John is probably going to pass out when he sees that I actually posted on our family blog. I know he started it so I would write but that just hasn't seemed to happen. I haven't been that motivated since I broke our digital camera and felt it would be lame to post without pictures. But, I guess written documentation still has its merits so, I thought I would post a few random thoughts about the end stage of pregnancy. Due date is Saturday, 7/26, but what does that really mean? It means the end is near but near is such a relative term after being pregnant for 9 months. It could be tonight or next week or even (gasp!) August. For some reason, if this baby decides to come in August, that just seems like such a psychological blow for me even though it is less than a week after my due date. The changing of the month makes it seem very far away.
I have been feeling good the last few weeks and have not had the feeling that I am so big that I can't even get any bigger - a common feeling at the end of my last pregnancy.

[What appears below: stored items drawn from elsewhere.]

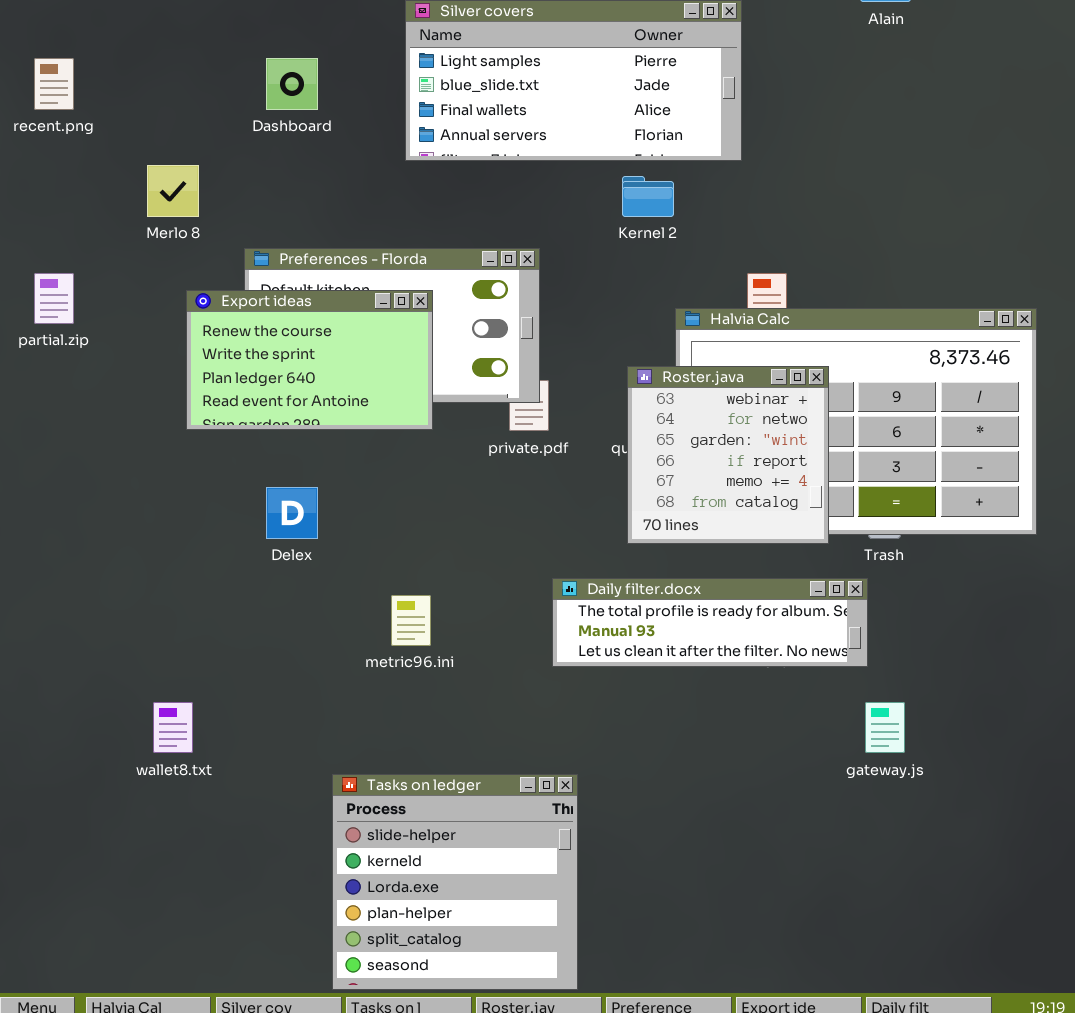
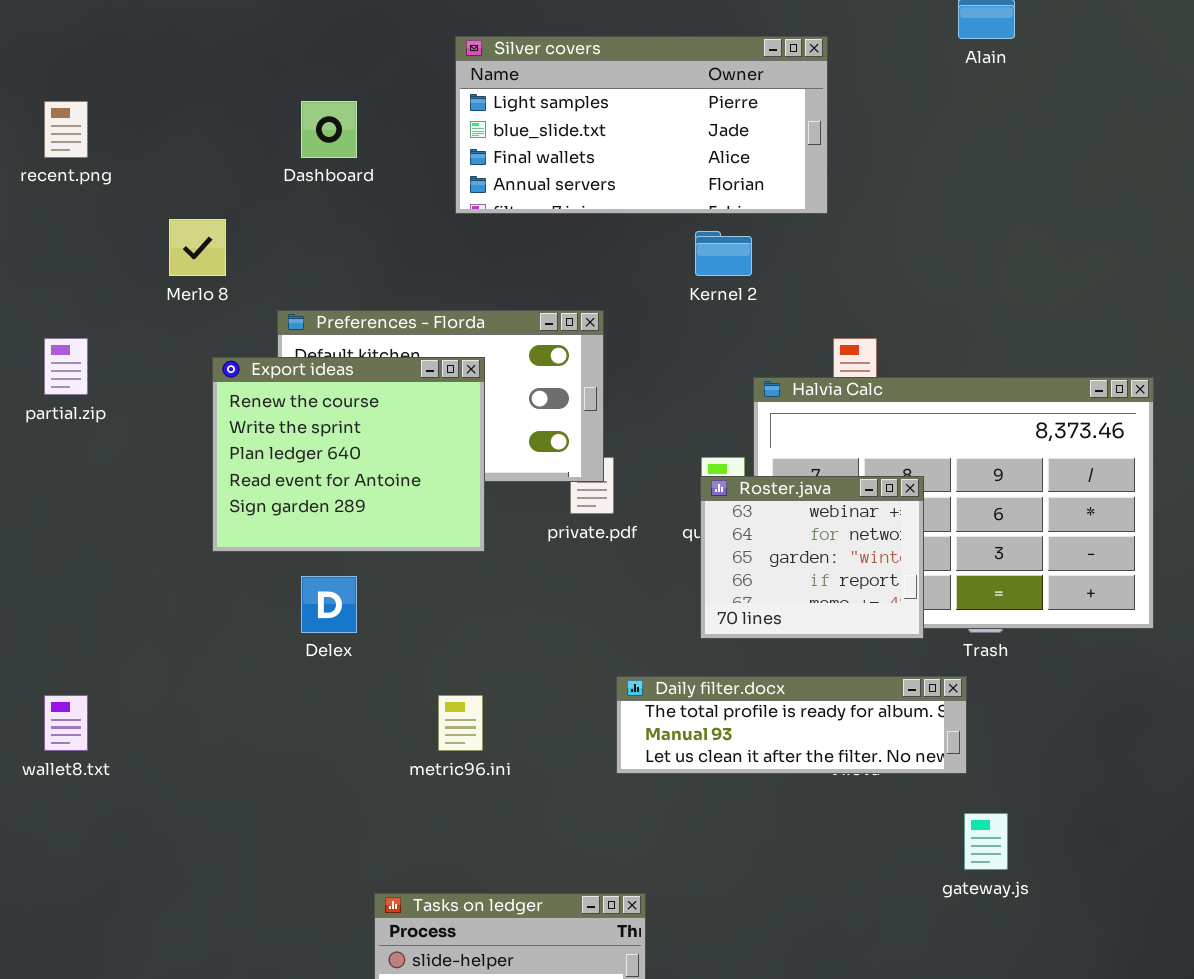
Export ideas: [186,290,433,430] -> [212,357,485,552], resized
Roster.java: [627,366,829,544] -> [700,476,924,639], resized
wallet8.txt: [153,702,193,753] -> [44,695,88,751], moved

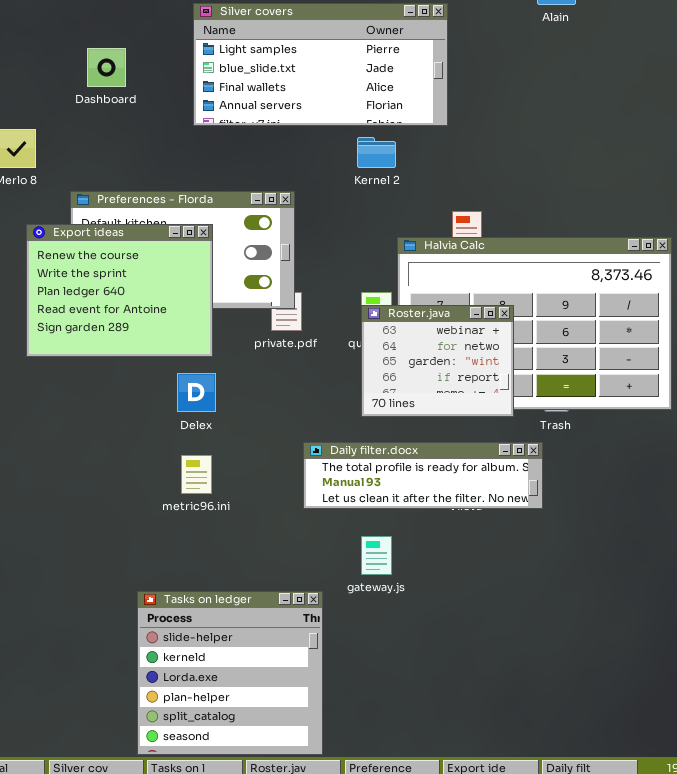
Delex: [301,576,357,633] -> [177,373,216,412], moved
gateway.js: [964,813,1008,870] -> [361,536,392,575], moved

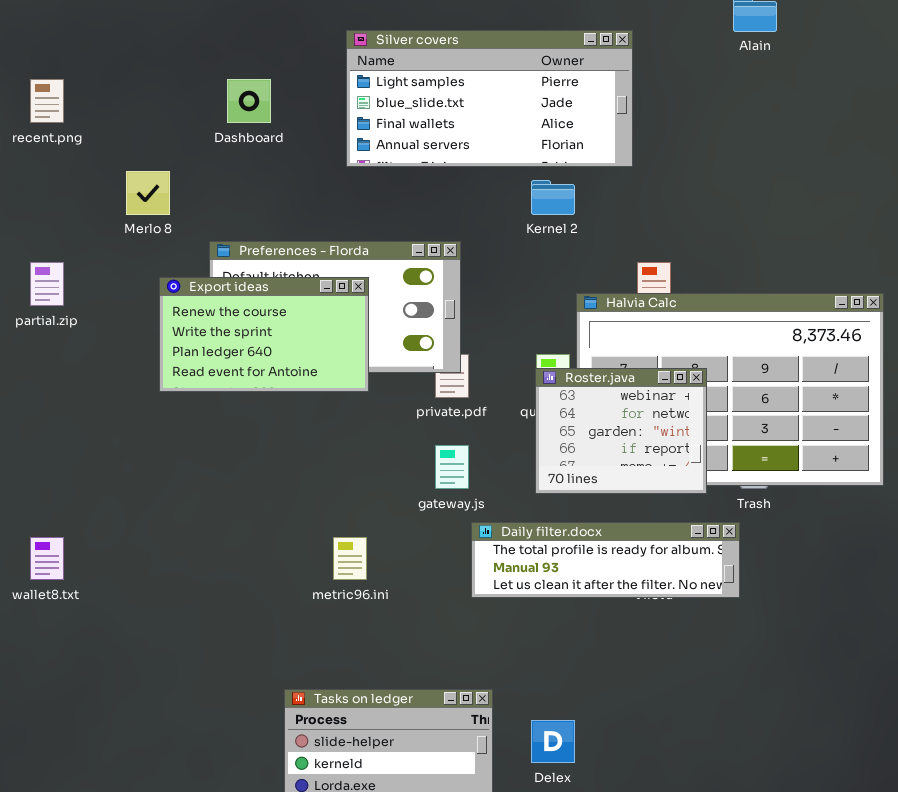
Export ideas: [26,224,213,357] -> [159,277,369,392], resized
Delex: [177,373,216,412] -> [531,720,575,763], moved
gateway.js: [361,536,392,575] -> [435,445,469,489], moved

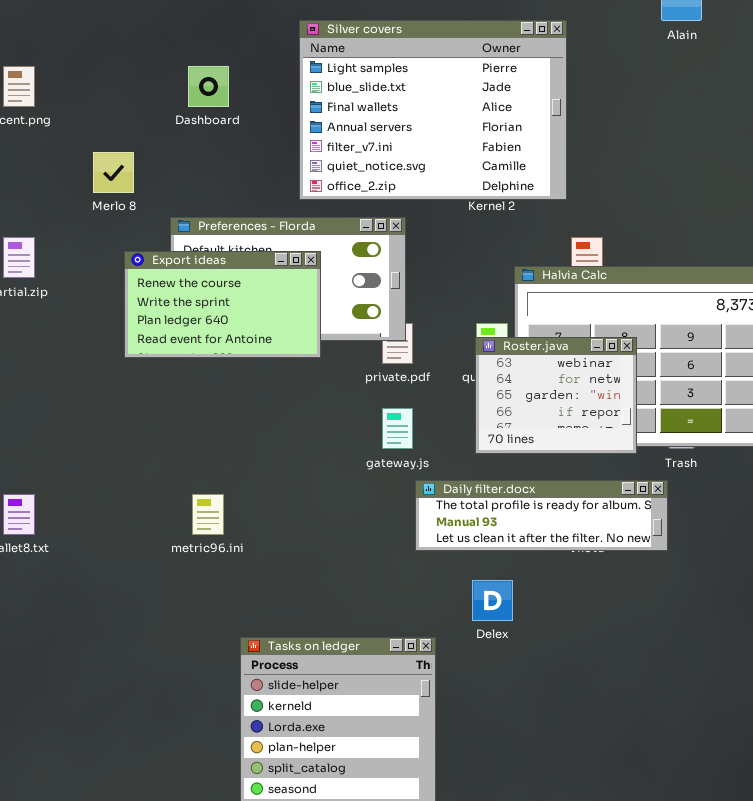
Silver covers: [346,30,633,167] -> [299,20,567,200], resized
metric96.ini: [333,537,367,580] -> [192,494,224,535], moved
Delex: [531,720,575,763] -> [472,580,513,621], moved

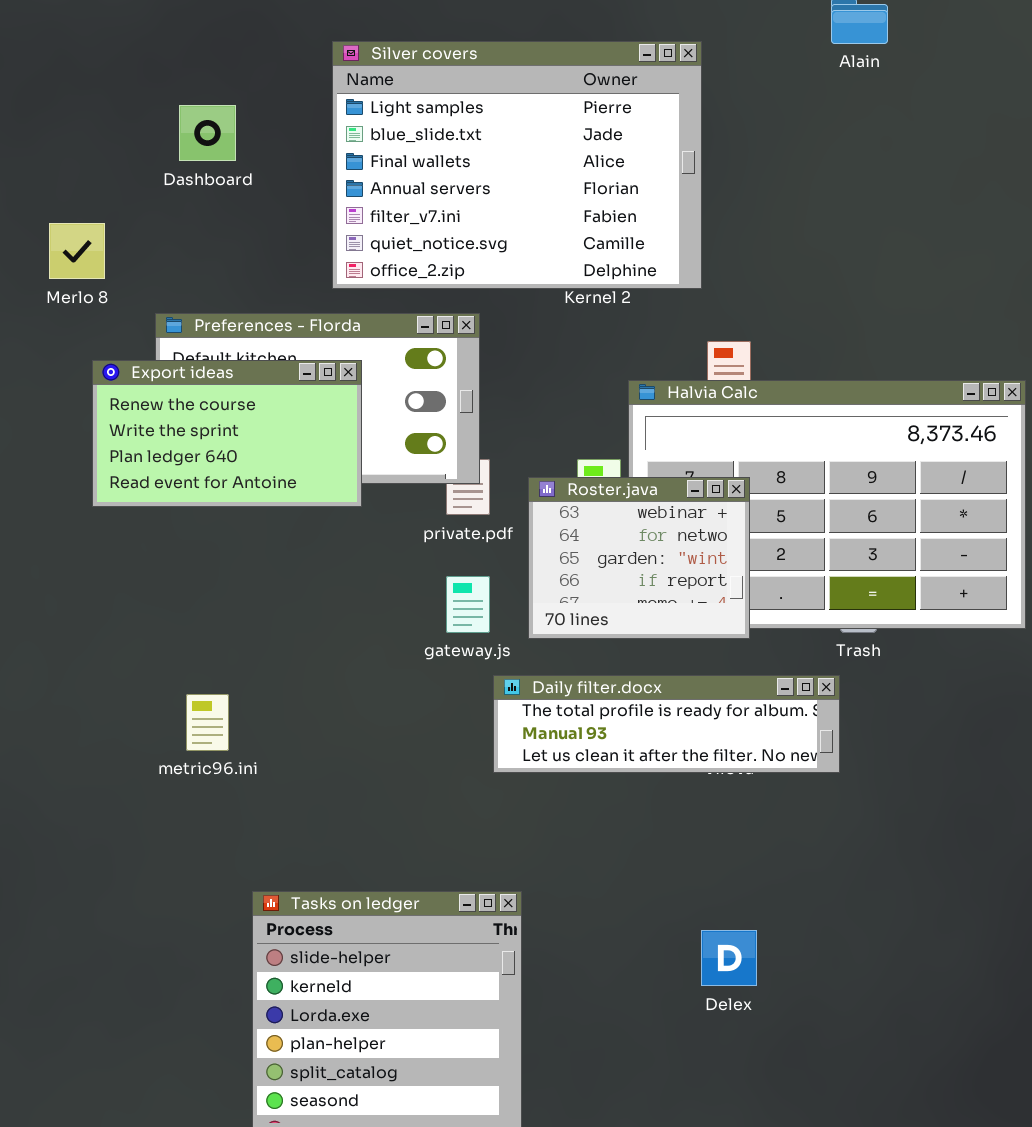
Roster.java: [475,337,637,454] -> [528,477,750,639], moved
Delex: [472,580,513,621] -> [701,930,757,986], moved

I love the comments people make to me and have people telling me (on the same day): "wow, were you this big on the last one? I don't remember you being this big" or "you look ready to pop" as well as others saying "you look great" and "I can't believe you are almost due". I have decide the second group of people are liars but I do appreciate them.
I have been trying to go the gym twice a week to walk on the treadmill and while no one makes comments to me, the lady at the front desk tells John "I feel so sorry for your wife". So, I guess I do look like a big cow on the treadmill. Going to the gym has been difficult since the heat wave we had here a week or so ago which made my feet swell up like sausages. Seriously. I had never had pregnancy swelling before and it was fairly disgusting. I still could manage to get my running shoes on but barely had enough lace left to tie a knot.
This weekend we (read "I") spent a lot of time nesting. I cleaned, did laundry, put away baby clothes, thought about writing thank you cards from my baby shower, and put up the fancy pack-n-play with bassinet addition in our room. John actually did that and moved the bed over a few inches so I can squeeze between the bed and the pack-n-play. I think I would be ok now if the baby did come. For me it is always "don't come, don't come, don't come. Ok, you can come. Anytime. Ready. Please come soon. Are you listening to me?" Last week I finished a few other remaining items on my list: pedicure and eyebrows. I mean, you never look good in the delivery room but at least I will know that my toenails are painted and my eyebrows are well maintained. It will help.
I have a secret wish that the next time I go to the MD she will say "Oh my, you are a dilated to a X (number greater than 3) and need to go to the hospital now". It happened to my sisters but has yet to happen to me. I just get "Oh, you are still at a 3 like you were the last 3 weeks" and "I can't believe you are still around" and the "do you want to be induced?" Luckily, my doctor does not seem to think that you need to wait until 41 or even 40 weeks to be induced. She offered to do it last week but I told her I wasn't ready. Unfortunately, I see the nurse practioner this week and I think she is a little less carefree in the induction offers.
We will keep you posted with any news over the next few weeks (I will try to not be too graphic in the descriptions - maybe this post was already too graphic. John hates most words associated with delivery and I think even "dilate" may be too much for him).